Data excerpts

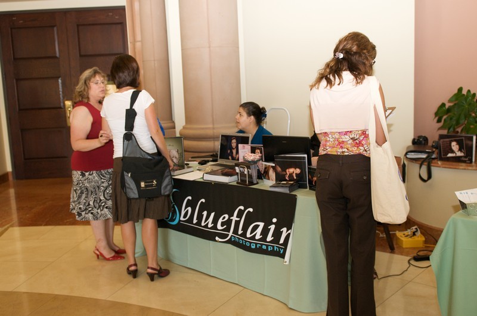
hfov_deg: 53.2
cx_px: 238
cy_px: 158
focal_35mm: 36
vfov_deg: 36.7
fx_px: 476
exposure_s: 1/160
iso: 640
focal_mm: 24
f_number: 2.8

> PROBLEM DETAILS: Each entry above should be copied word for word, with the images omitted.

> TASK SOLUTION:
hfov_deg: 53.2
cx_px: 238
cy_px: 158
focal_35mm: 36
vfov_deg: 36.7
fx_px: 476
exposure_s: 1/160
iso: 640
focal_mm: 24
f_number: 2.8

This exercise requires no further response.